BADAN Kesehatan Dunia atau WHO beberapa waktu lalu telah mengeluarkan rilis merekomendasikan penggunaan obat dexamethasone untuk penanganan COVID-19, karena dinilai efektif dan bermanfaat pada kasus berat COVID-19. Kendati direkomendasikan oleh WHO, namun faktanya obat tersebut bukan penangkal COVID-19 dan hanya merupakan kombinasi obat-obatan.

Dexamethasone adalah obat golongan kortikosteroid yang digunakan untuk mengatasi peradangan, reaksi alergi, dan penyakit autoimun. Walaupun obat ini bebas dijual di apotek, penggunaan dexamethasone tidak boleh sembarangan dan harus sesuai dengan petunjuk dokter, karena efek sampingnya tidak ringan dan dapat menekan sistem imun yang justru diperlukan tubuh untuk melawan kuman penyakit.

Penulis mencari jurnal terkait tentang efikasi dexamethasone terhadap pasien COVID-19. Dirilis di PubMed pada tanggal 19 Juni 2020 yang ditulis oleh Nafiseh Abdolahi dkk dengan judul yang diterjemahkan “Efikasi Berbagai Metode Pemberian Regimen Termasuk Dexamethasone, Immunoglobulin Intravena dan Interferon-Beta Untuk Mengobati Pasien COVID-19 Yang Kritis”. Penelitian ini dilakukan secara acak (randomisation) sehingga cukup bagus sebagai basis bukti pengobatan.

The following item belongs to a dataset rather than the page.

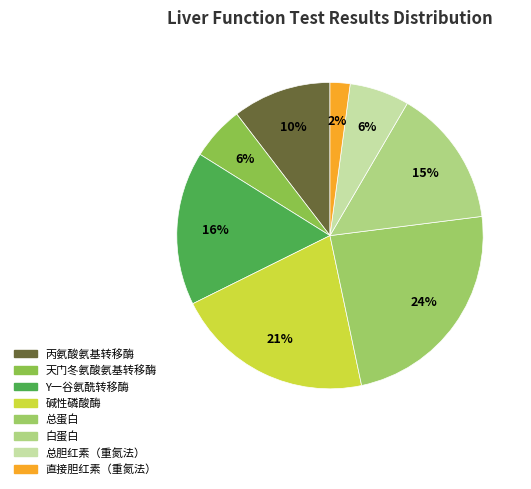

Which slice is the largest?

总蛋白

Dari jurnal tersebut didapatkan peningkatan Saturasi oksigen (presentasi Hemoglobin yang berikatan dengan oksigen dalam arteri) meningkat mencapai 90% yang sebelumnya dibawah 90%. Durasi untuk dirawat di rumah sakit pun berkurang dan angka kematian dari COVID-19 pun berkurang. Kerja Dexamethasone digunakan untuk mengurangi peradangan (antiinflamasi) dan badai sitokin yang  dapat menyebabkan kerusakan di paru-paru. Kerusakan inilah yang membuat pasien sesak napas dan mengalami komplikasi, misalnya gagal nafas atau ARDS (Acute Respiratory Distress Syndrome). Badai sitokin disebabkan peningkatan respon imun yang sejatinya sistem kekebalan tubuh kita untuk melawan infeksi. Namun jika berlebihan contohnya pada kasus infeksi COVID-19 akan menyebabkan kerusakan pada tubuh kita.

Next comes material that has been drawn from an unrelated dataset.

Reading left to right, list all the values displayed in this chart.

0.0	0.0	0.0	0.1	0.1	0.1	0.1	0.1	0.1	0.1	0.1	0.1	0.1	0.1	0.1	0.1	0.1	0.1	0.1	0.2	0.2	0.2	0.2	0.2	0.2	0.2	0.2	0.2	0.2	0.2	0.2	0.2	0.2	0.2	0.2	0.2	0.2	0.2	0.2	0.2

Meski dexamethasone diyakini dapat membantu penyembuhan COVID-19 pada pasien dengan gejala yang berat, masih diperlukan penelitian lebih lanjut mengenai efektivitas dan aturan pemberiannya dalam pengobatan infeksi virus Corona, misalnya mengenai dosis dan lama pemberian obat ini. Belum ada satu obat pun yang sudah terbukti efektif untuk menyembuhkan COVID-19, termasuk dexamethasone. Begitu juga dengan vaksin untuk mencegah infeksi virus Corona. Namun, para peneliti masih terus berusaha mengembangkan obat dan vaksin untuk penyakit ini. Sehingga mencegah lebih baik daripada mengobati. Jadi, agar kita tidak terinfeksi virus Corona yang sedang mewabah ini, selalu terapkan langkah-langkah pencegahannya, seperti mencuci tangan dengan air dan sabun, mengenakan masker saat berada di luar rumah, melakukan physical distancing, dan menjaga daya tahan tubuh. ***

* Penulis adalah Dokter Umum di RSUD Kuala Pembuang, Kabupaten Seruyan, Kalimantan Tengah.